Diante desse cenário, é válido ressaltar que a sobrecarga de atividades provoca o decaimento da saúde mental. Nesse viés, a Revolução Informacional - marcada pelo uso das tecnologias - favoreceu o acúmulo de tarefas e a otimização ao máximo da produção no trabalho. Entretanto, o excesso de atribuições diárias, imposto pela referida revolução, faz com que o lazer e o bem-estar intelectual deixem de ser prioridades na vida do profissional, levando-o, por conseguinte, ao lamentável esgotamento físico e mental. Assim, enquanto as exigências profissionais estiverem acima do descanso pessoal, o indivíduo terá que lidar com um grave empecilho: o estresse cotidiano.

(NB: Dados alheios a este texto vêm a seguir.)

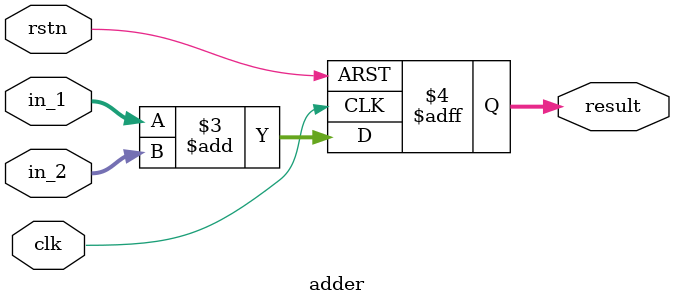
<source format=v>
`define DATA_WIDTH 32

module adder(clk, rstn, in_1, in_2, result);
    input clk;
    input rstn;
    input [`DATA_WIDTH - 1 : 0] in_1;
    input [`DATA_WIDTH - 1 : 0] in_2;
    output [`DATA_WIDTH - 1 : 0] result;
    
    reg [`DATA_WIDTH - 1 : 0] result;
    
    always@(posedge clk or negedge rstn) begin
        if(!rstn) begin
            result <= 0;
        end
        else begin
            result <= in_1 + in_2;
        end
    end

endmodule

</source>
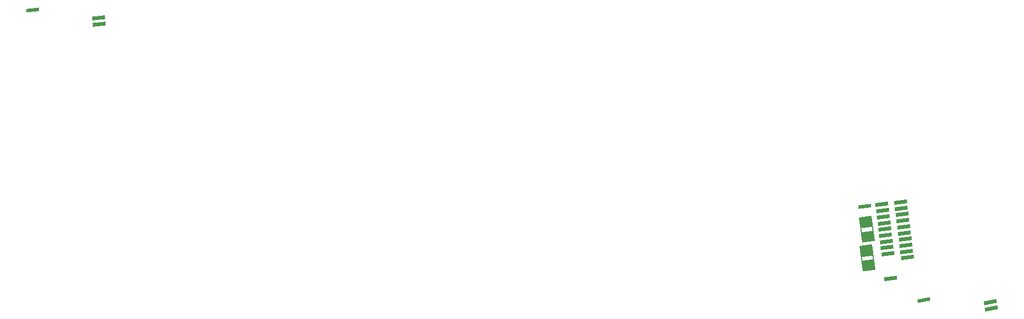
<source format=gbr>
*
G4_C Author: OrCAD GerbTool(tm) 8.1.1 Thu Jun 19 01:37:11 2003*
%LPD*%
%LNsilkbot*%
%FSLAX34Y34*%
%MOIN*%
%AD*%
%AMD25R98*
20,1,0.025000,0.000000,-0.035000,0.000000,0.035000,98.600000*
%
%AMD10R98*
20,1,0.050000,-0.025000,0.000000,0.025000,0.000000,98.600000*
%
%AMD25R98N2*
20,1,0.025000,0.000000,-0.035000,0.000000,0.035000,98.600000*
%
%AMD10R98N2*
20,1,0.050000,-0.025000,0.000000,0.025000,0.000000,98.600000*
%
%AMD25R86*
20,1,0.025000,0.000000,-0.035000,0.000000,0.035000,86.080000*
%
%AMD10R86*
20,1,0.050000,-0.025000,0.000000,0.025000,0.000000,86.080000*
%
%AMD16R5*
20,1,0.025000,-0.035000,0.000000,0.035000,0.000000,5.450000*
%
%AMD10R5*
20,1,0.050000,-0.025000,0.000000,0.025000,0.000000,5.450000*
%
%AMD16R5N2*
20,1,0.025000,-0.035000,0.000000,0.035000,0.000000,5.450000*
%
%AMD10R5N2*
20,1,0.050000,-0.025000,0.000000,0.025000,0.000000,5.450000*
%
%AMD32R3*
20,1,0.025000,0.034920,-0.002390,-0.034920,0.002390,3.950000*
%
%AMD33R3*
20,1,0.050000,-0.001710,-0.024940,0.001710,0.024940,3.950000*
%
%AMD32R3N2*
20,1,0.025000,0.034920,-0.002390,-0.034920,0.002390,3.910000*
%
%AMD33R3N2*
20,1,0.050000,-0.001710,-0.024940,0.001710,0.024940,3.910000*
%
%AMD32R3N3*
20,1,0.025000,0.034920,-0.002390,-0.034920,0.002390,3.920000*
%
%AMD33R3N3*
20,1,0.050000,-0.001710,-0.024940,0.001710,0.024940,3.920000*
%
%AMD30R94*
20,1,0.024000,0.000000,-0.041000,0.000000,0.041000,94.300000*
%
%AMD26R94*
20,1,0.027000,0.000000,-0.036000,0.000000,0.036000,94.300000*
%
%AMD29R94*
20,1,0.022000,0.000000,-0.040000,0.000000,0.040000,94.300000*
%
%AMD29R94N2*
20,1,0.022000,0.000000,-0.040000,0.000000,0.040000,94.000000*
%
%AMD55R1*
20,1,0.024000,0.040880,0.003070,-0.040880,-0.003070,1.000000*
%
%AMD56R1*
20,1,0.027000,0.035900,0.002700,-0.035900,-0.002700,1.000000*
%
%AMD57R1*
20,1,0.022000,0.039890,0.003000,-0.039890,-0.003000,1.000000*
%
%AMD59R1*
20,1,0.024000,0.040820,0.003780,-0.040820,-0.003780,1.000000*
%
%AMD60R1*
20,1,0.027000,0.035850,0.003330,-0.035850,-0.003330,1.000000*
%
%AMD61R1*
20,1,0.022000,0.039830,0.003700,-0.039830,-0.003700,1.000000*
%
%AMD62R1*
20,1,0.024000,0.040750,0.004490,-0.040750,-0.004490,1.000000*
%
%AMD63R1*
20,1,0.027000,0.035790,0.003960,-0.035790,-0.003960,1.000000*
%
%AMD64R1*
20,1,0.022000,0.039760,0.004390,-0.039760,-0.004390,1.000000*
%
%AMD58R1*
20,1,0.022000,0.039900,0.002790,-0.039900,-0.002790,1.000000*
%
%AMD68R1*
20,1,0.022000,0.039850,0.003490,-0.039850,-0.003490,1.000000*
%
%AMD69R1*
20,1,0.022000,0.039780,0.004180,-0.039780,-0.004180,1.000000*
%
%AMD70R1*
20,1,0.022000,0.039700,0.004870,-0.039700,-0.004870,1.000000*
%
%AMD71R1*
20,1,0.022000,0.039610,0.005560,-0.039610,-0.005560,1.000000*
%
%AMD72R1*
20,1,0.022000,0.039510,0.006250,-0.039510,-0.006250,1.000000*
%
%AMD73R1*
20,1,0.022000,0.039390,0.006940,-0.039390,-0.006940,1.000000*
%
%AMD74R359*
20,1,0.022000,0.039260,0.007630,-0.039260,-0.007630,359.000000*
%
%AMD75R359*
20,1,0.022000,0.039390,0.006940,-0.039390,-0.006940,359.000000*
%
%AMD76R359*
20,1,0.022000,0.039510,0.006250,-0.039510,-0.006250,359.000000*
%
%AMD77R359*
20,1,0.022000,0.039610,0.005560,-0.039610,-0.005560,359.000000*
%
%AMD78R359*
20,1,0.022000,0.039700,0.004870,-0.039700,-0.004870,359.000000*
%
%AMD30R98*
20,1,0.024000,0.000000,-0.041000,0.000000,0.041000,98.100000*
%
%AMD26R98*
20,1,0.027000,0.000000,-0.036000,0.000000,0.036000,98.100000*
%
%AMD29R98*
20,1,0.022000,0.000000,-0.040000,0.000000,0.040000,98.100000*
%
%AMD30R97*
20,1,0.024000,0.000000,-0.041000,0.000000,0.041000,97.000000*
%
%AMD26R97*
20,1,0.027000,0.000000,-0.036000,0.000000,0.036000,97.000000*
%
%AMD29R97*
20,1,0.022000,0.000000,-0.040000,0.000000,0.040000,97.000000*
%
%AMD29R98N2*
20,1,0.022000,0.000000,-0.040000,0.000000,0.040000,98.000000*
%
%AMD30R98N2*
20,1,0.024000,0.000000,-0.041000,0.000000,0.041000,98.000000*
%
%AMD86R1*
20,1,0.022000,0.039610,0.005570,-0.039610,-0.005570,1.000000*
%
%AMD87R1*
20,1,0.024000,0.040600,0.005710,-0.040600,-0.005710,1.000000*
%
%AMD88R1*
20,1,0.022000,0.039510,0.006260,-0.039510,-0.006260,1.000000*
%
%AMD89R1*
20,1,0.024000,0.040490,0.006420,-0.040490,-0.006420,1.000000*
%
%AMD90R1*
20,1,0.022000,0.039390,0.006950,-0.039390,-0.006950,1.000000*
%
%AMD91R1*
20,1,0.024000,0.040370,0.007130,-0.040370,-0.007130,1.000000*
%
%AMD29R95*
20,1,0.022000,0.000000,-0.040000,0.000000,0.040000,95.000000*
%
%AMD30R95*
20,1,0.024000,0.000000,-0.041000,0.000000,0.041000,95.000000*
%
%AMD94R1*
20,1,0.022000,0.039850,0.003490,-0.039850,-0.003490,1.000000*
%
%AMD95R1*
20,1,0.024000,0.040840,0.003570,-0.040840,-0.003570,1.000000*
%
%ADD10R,0.050000X0.050000*%
%ADD11C,0.006000*%
%ADD12C,0.019000*%
%ADD13C,0.007900*%
%ADD14C,0.005000*%
%ADD15C,0.000800*%
%ADD16R,0.070000X0.025000*%
%ADD17R,0.068000X0.023000*%
%ADD18C,0.006000*%
%ADD19C,0.009800*%
%ADD20C,0.010000*%
%ADD21C,0.030000*%
%ADD22C,0.060000*%
%ADD23C,0.035000*%
%ADD24C,0.055000*%
%ADD25R,0.025000X0.070000*%
%ADD26R,0.027000X0.072000*%
%ADD27R,0.029000X0.058000*%
%ADD28R,0.031000X0.060000*%
%ADD29R,0.022000X0.080000*%
%ADD30R,0.024000X0.082000*%
%ADD31D10R98N2*%
%ADD32D25R86*%
%ADD33D10R86*%
%ADD34D16R5*%
%ADD35D10R5*%
%ADD36D16R5N2*%
%ADD37D10R5N2*%
%ADD38D25R98N2*%
%ADD39D10R98N2*%
%ADD40D25R86*%
%ADD41D10R86*%
%ADD42D16R5*%
%ADD43D10R5*%
%ADD44D16R5N2*%
%ADD45D10R5N2*%
%ADD46D32R3*%
%ADD47D33R3*%
%ADD48R,0.070000X0.025000*%
%ADD49D33R3N2*%
%ADD50C,0.011000*%
%ADD51C,0.036000*%
%ADD52C,0.015000*%
%ADD53R,0.070000X0.025000*%
%ADD54R,0.050000X0.050000*%
%ADD55D30R94*%
%ADD56D26R94*%
%ADD57D29R94*%
%ADD58D29R94N2*%
%ADD59D55R1*%
%ADD60D56R1*%
%ADD61D57R1*%
%ADD62D59R1*%
%ADD63D60R1*%
%ADD64D61R1*%
%ADD65D62R1*%
%ADD66D63R1*%
%ADD67D64R1*%
%ADD68D58R1*%
%ADD69D68R1*%
%ADD70D69R1*%
%ADD71D70R1*%
%ADD72D71R1*%
%ADD73D72R1*%
%ADD74D73R1*%
%ADD75D74R359*%
%ADD76D75R359*%
%ADD77D76R359*%
%ADD78D77R359*%
%ADD79D78R359*%
%ADD80D30R98*%
%ADD81D26R98*%
%ADD82D29R98*%
%ADD83D30R97*%
%ADD84D26R97*%
%ADD85D29R97*%
%ADD86D29R98N2*%
%ADD87D30R98N2*%
%ADD88D86R1*%
%ADD89D87R1*%
%ADD90D88R1*%
%ADD91D89R1*%
%ADD92D90R1*%
%ADD93D91R1*%
%ADD94D29R95*%
%ADD95D30R95*%
%ADD96D94R1*%
%ADD97D95R1*%
G4_C OrCAD GerbTool Tool List *
G4_D50 1 0.0110 T 0 0*
G4_D51 3 0.0360 T 0 0*
G4_D52 2 0.0150 T 0 0*
G54D96*
G1X37786Y39354D3*
G54D97*
G1X41965Y38836D3*
G1X42010Y38445D3*
G54D92*
G1X94130Y20983D3*
G54D93*
G1X98338Y20831D3*
G1X98417Y20445D3*
G54D83*
G1X92051Y22337D3*
G1X91861Y23901D3*
G1X91812Y24291D3*
G1X91765Y24682D3*
G1X91717Y25073D3*
G1X91669Y25464D3*
G1X91573Y26244D3*
G1X91621Y25854D3*
G1X91525Y26635D3*
G1X91477Y27025D3*
G1X92668Y27173D3*
G1X92716Y26782D3*
G1X92764Y26392D3*
G1X92812Y26000D3*
G1X92860Y25610D3*
G1X92908Y25219D3*
G1X92956Y24828D3*
G1X93003Y24437D3*
G1X93052Y24047D3*
G1X93100Y23656D3*
G54D84*
G1X90661Y22985D3*
G1X90636Y23181D3*
G1X90615Y23364D3*
G1X90552Y23879D3*
G1X90529Y24077D3*
G1X90506Y24258D3*
G1X90848Y24458D2*
G54D18*
G1X91036Y22924D1*
G1X90848Y24459D2*
G1X90117Y24369D1*
G1X90116Y24370D2*
G1X90305Y22834D1*
G54D84*
G1X90629Y24801D3*
G1X90603Y24998D3*
G1X90582Y25181D3*
G1X90520Y25696D3*
G1X90497Y25893D3*
G1X90473Y26075D3*
G1X90816Y26274D2*
G54D18*
G1X91004Y24741D1*
G1X90815Y26275D2*
G1X90084Y26185D1*
G1X90084Y26186D2*
G1X90272Y24651D1*
G54D85*
G1X90406Y26895D3*
M2*

</source>
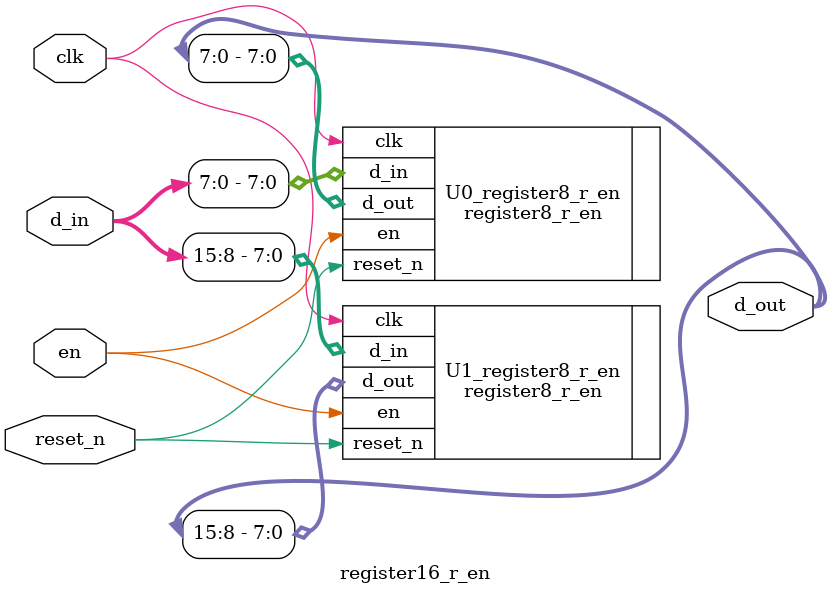
<source format=v>
module register16_r_en(clk, reset_n, d_in, d_out, en); // Resettable enabled 32-bit register
input	clk, reset_n, en;
input [15:0] d_in;		
output [15:0] d_out;	
	
// instance Resettable enabled 32-bit register
register8_r_en U0_register8_r_en(.clk(clk), .reset_n(reset_n), .d_in(d_in[7:0]), .d_out(d_out[7:0]), .en(en)); 
register8_r_en U1_register8_r_en(.clk(clk), .reset_n(reset_n), .d_in(d_in[15:8]), .d_out(d_out[15:8]), .en(en));  

endmodule
</source>
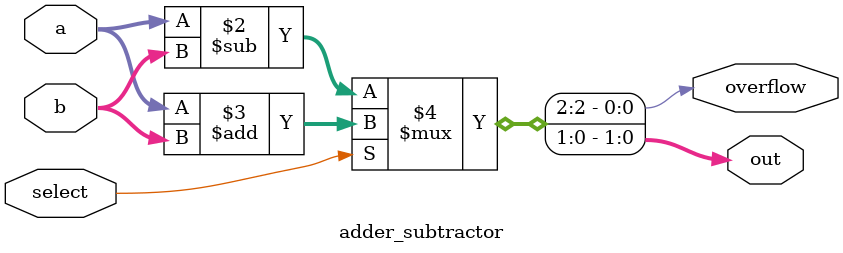
<source format=v>
module adder_subtractor(a, b, select, out, overflow);

    input [1:0] a, b;
    input select;
    output [1:0]out;
    output overflow;

    assign {overflow, out} = (select==1'b0)?a-b:a+b;

endmodule
</source>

Outrossim, as crises econômicas colaboram para a prevalência da síndrome de Burnout. A esse respeito, a Grande Depressão - maior crise da história - trouxe instabilidade ao mercado de trabalho e deixou claro que o medo do desemprego propicia graves quadros de problemas psiquiátricos. Nessa lógica, os cidadãos começaram a elevar o nível de autocobrança a fim de prevenir a possível exoneração do cargo - maléficos efeitos da crise mencionada - favorecendo um grave imbróglio: o desgaste cognitivo. Dessa forma, é crucial analisar a estabilidade econômica dentro de sua respectiva formação, com o propósito de evitar a autocobrança desnecessária.
Portanto, é fulcral tratar a Síndrome de Burnout com a devida importância. Para isso, cabe ao Ministério Público do Trabalho (MPT) combater as jornadas exaustivas de serviço - como as que ultrapassam as 8h permitidas por lei - por meio de visitas regulares a empresas em que os profissionais manifestem sinais de desgaste. Ademais, essa iniciativa do MPT teria a finalidade de promover a valorização da saúde física e mental dos trabalhadores, que passariam a lidar melhor com as crises, por exemplo, em situação crítica de instabilidade e de competitividade do mercado laboral. Dessa maneira, a situação relatada pelo filósofo alemão ficará restrita ao seu livro.